WORK INSTRUCTION:
Rewrite the listing with every occurrence of "festive period" replaced by "holiday season", keeping everything else the same.
+--
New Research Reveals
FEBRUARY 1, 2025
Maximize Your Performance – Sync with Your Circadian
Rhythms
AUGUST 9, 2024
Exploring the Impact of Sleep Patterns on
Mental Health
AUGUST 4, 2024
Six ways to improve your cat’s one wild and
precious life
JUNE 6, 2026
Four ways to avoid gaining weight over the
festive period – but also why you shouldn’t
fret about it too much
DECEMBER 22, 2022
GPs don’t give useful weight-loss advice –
+--
THE ANSWER:
New Research Reveals
FEBRUARY 1, 2025
Maximize Your Performance – Sync with Your Circadian
Rhythms
AUGUST 9, 2024
Exploring the Impact of Sleep Patterns on
Mental Health
AUGUST 4, 2024
Six ways to improve your cat’s one wild and
precious life
JUNE 6, 2026
Four ways to avoid gaining weight over the
holiday season – but also why you shouldn’t
fret about it too much
DECEMBER 22, 2022
GPs don’t give useful weight-loss advice –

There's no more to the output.